Someone needs to sit down and wash out Thersites's mouth with soap. Or—on second thought, don't, because we are seriously entertained by all this guy's insults.
Thersites is the Greek slave who runs around bad-mouthing the war and all its participants. Actually, "bad-mouthing" is a major understatement. Here's a little sampling of some of the vile stuff Thersites has to say in this play:
• The Trojan War is being fought over a "cuckold and a whore" (2.3.71)
• He hopes the entire Greek camp comes down with syphilis since they're dumb enough to be fighting over a "placket," which is a crude term for a woman that literally means a "slit" in a petticoat (2.3.17-19).
• And he thinks it would be seriously awesome if one of the Greek commanders had a bunch of nasty "biles" (boils) and open sores oozing with puss (2.1.1-9).
Gross. No wonder Agamemnon can't stand it "when rank Thersites opes his mastic jaws" (1.3.73).
In a lot of ways, Thersites is a classic Shakespearean "fool," or the kind of lower-class character that runs around speaking his mind, insulting everyone in sight, and offering a lot of brutal social commentary. (Kind of like The Fool in King Lear, Touchstone in As You Like It, and Feste in Twelfth Night.)
But Thersites is a lot nastier and uglier than Shakespeare's other fools, and he's not as funny or entertaining. Mostly, he just leaves us wanting to cover our ears as we squirm around in our seats. So what's up with that?
The thing about Thersites is that he knows he's disgusting and is the first to admit that he's a "scurvy railing knave, a very filthy rogue"(5.4.28-29). At one point, he even brags that he's a "bastard." Check it out:
I am a bastard too; I love bastards: I am a bastard
begot, bastard instructed, bastard in mind, bastard
in valour, in everything illegitimate. (5.7.16-19)

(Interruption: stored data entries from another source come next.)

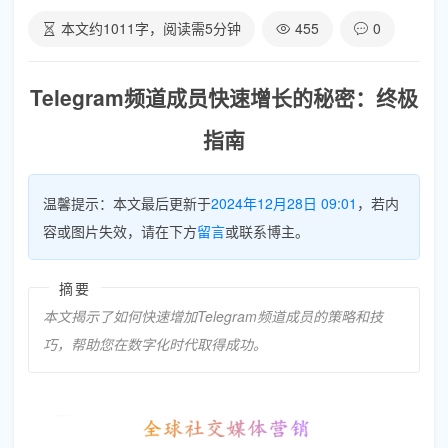
本文约
1011
字，阅读需
5
分钟
455
0
Telegram频道成员快速增长的秘密：终极
指南
温馨提示：本文最后更新于
2024年12月28日 09:01
，若内
容或图片失效，请在下方
留言
或联系博主。
摘要
本文揭示了如何快速增加Telegram频道成员的策略和技
巧，帮助您在数字化时代取得成功。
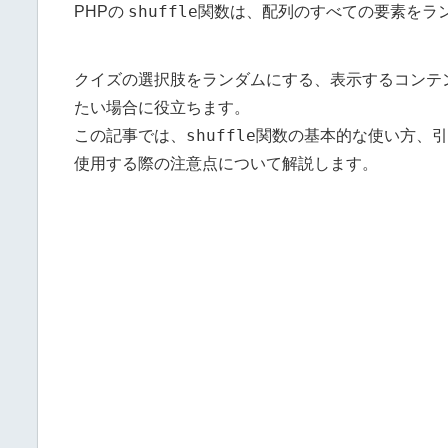
shuffle
PHPの
関数は、配列のすべての要素をラ
クイズの選択肢をランダムにする、表示するコンテ
たい場合に役立ちます。
shuffle
この記事では、
関数の基本的な使い方、引
使用する際の注意点について解説します。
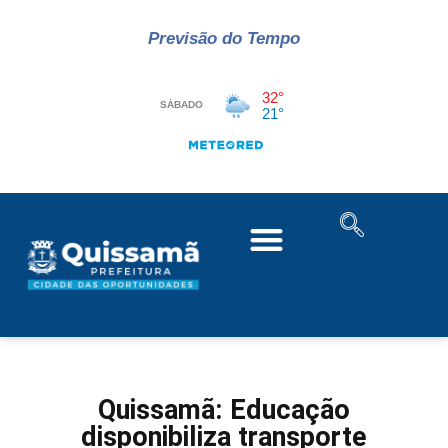
Previsão do Tempo
Quissamã: Educação
disponibiliza transporte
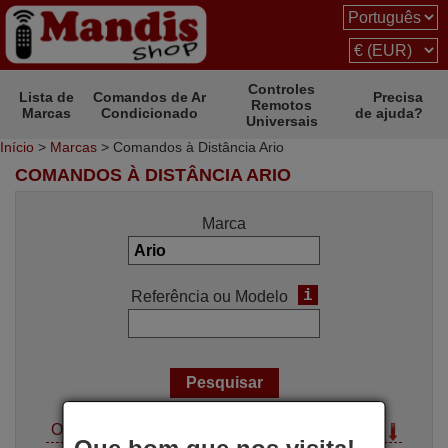
Controles
Lista de
Comandos de Ar
Precisa
Remotos
Marcas
Condicionado
de ajuda?
Universais
Início
>
Marcas
> Comandos à Distância Ario
COMANDOS À DISTÂNCIA ARIO
Marca
i
Referência ou Modelo
Opções de pesquisa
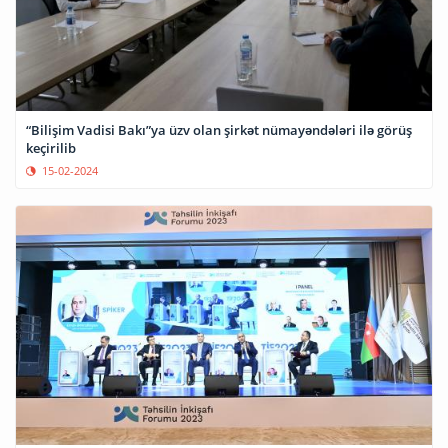
“Bilişim Vadisi Bakı”ya üzv olan şirkət nümayəndələri ilə görüş
keçirilib
15-02-2024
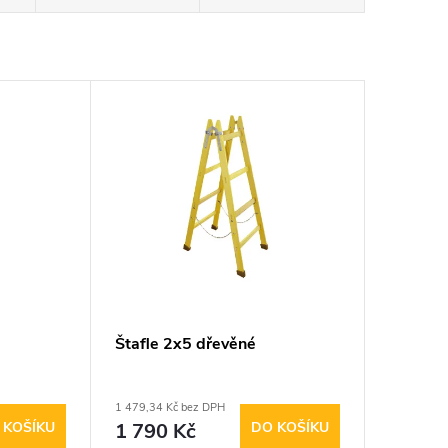
Štafle 2x5 dřevěné
1 479,34 Kč bez DPH
 KOŠÍKU
1 790 Kč
DO KOŠÍKU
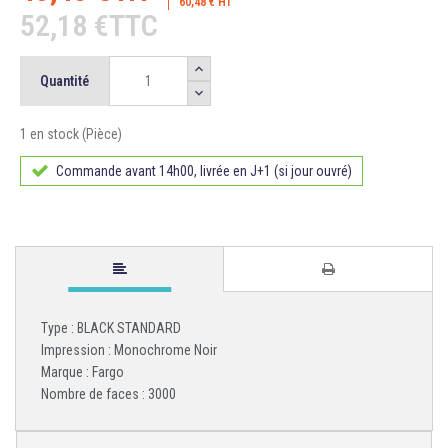
60,48 € HT
52,18 €TTC
Quantité
1 en stock (Pièce)
Commande avant 14h00, livrée en J+1 (si jour ouvré)
Type : BLACK STANDARD
Impression : Monochrome Noir
Marque : Fargo
Nombre de faces : 3000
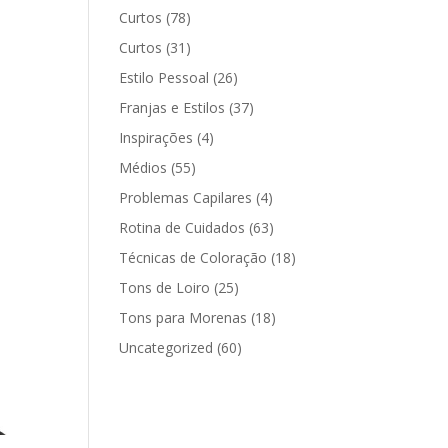
Curtos
(78)
Curtos
(31)
Estilo Pessoal
(26)
Franjas e Estilos
(37)
Inspirações
(4)
Médios
(55)
Problemas Capilares
(4)
Rotina de Cuidados
(63)
Técnicas de Coloração
(18)
Tons de Loiro
(25)
Tons para Morenas
(18)
Uncategorized
(60)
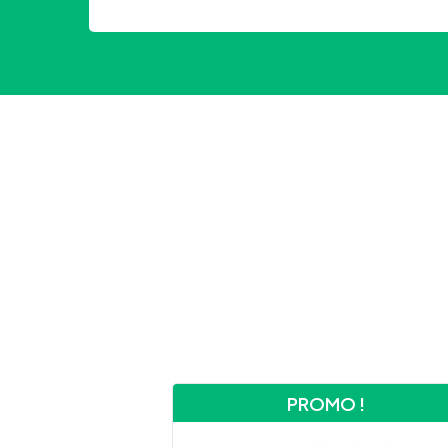
PROMO !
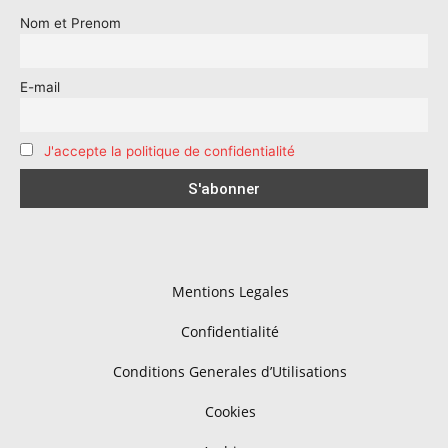
Nom et Prenom
E-mail
J'accepte la politique de confidentialité
Mentions Legales
Confidentialité
Conditions Generales d’Utilisations
Cookies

Here, Thersites admits that he's a "bastard," in the sense that (1) he was born to parents who aren't married to each other and (2) that he goes around acting like a total jerk. (By the way, in Shakespeare, "bastards" are almost always jerks. Go talk to Edmund in King Lear if you don't believe us.)
Okay. So why does it matter that Thersites was born "illegitimate"?
Surprise, surprise—we have a theory. Here is it: just about everyone in this play is related to each other except Thersites. He's about the only guy who doesn't have any relatives. That makes him an outsider and an outcast—a guy nobody respects or takes seriously.
So, obviously, his opinions don't matter. Right? His thoughts and ideas are just as "illegitimate" as he is, and he's just a "bastard" slave with a bad attitude. But, the funny thing is that his opinions do end up mattering. Shakespeare makes sure of that.
That's because Thersites embodies the ugliness of the entire play. Basically, he's the play's unofficial mascot. He gives voice to the play's pessimistic attitude toward everything from war to sex and love.
At first, we sort of blow him off as a rage-aholic who needs his mouth washed out with grandma's bar of soap. But, as the play goes on, it becomes more and more clear that Thersites is the one who sets the tone and that we're sort of meant to see the world through his eyes. Thersites speaks the truth—and it may be ugly, but it's definitely the truth.
The other thing you should know about Thersites is that he's not much to look at. Ajax calls him "toadstool" and "porpentine" (terms used to describe someone with physical deformities) and threatens to "beat [him] into handsomeness."
Plus, the play's list of characters actually outright describes him as "a deformed and scurrilous Greek," which basically means that his physical appearance is just as ugly as his vulgar language and behavior. In other words, his physical deformity seems like it's supposed to be symbolic of his inner ugliness. Kind of like Shakespeare's evil "hunchback" Richard III.
Yeah, we know, not exactly PC. But still—an ugly character spouting ugly words in an ugly play. Yeah, no wonder this play wasn't a crowd-pleaser.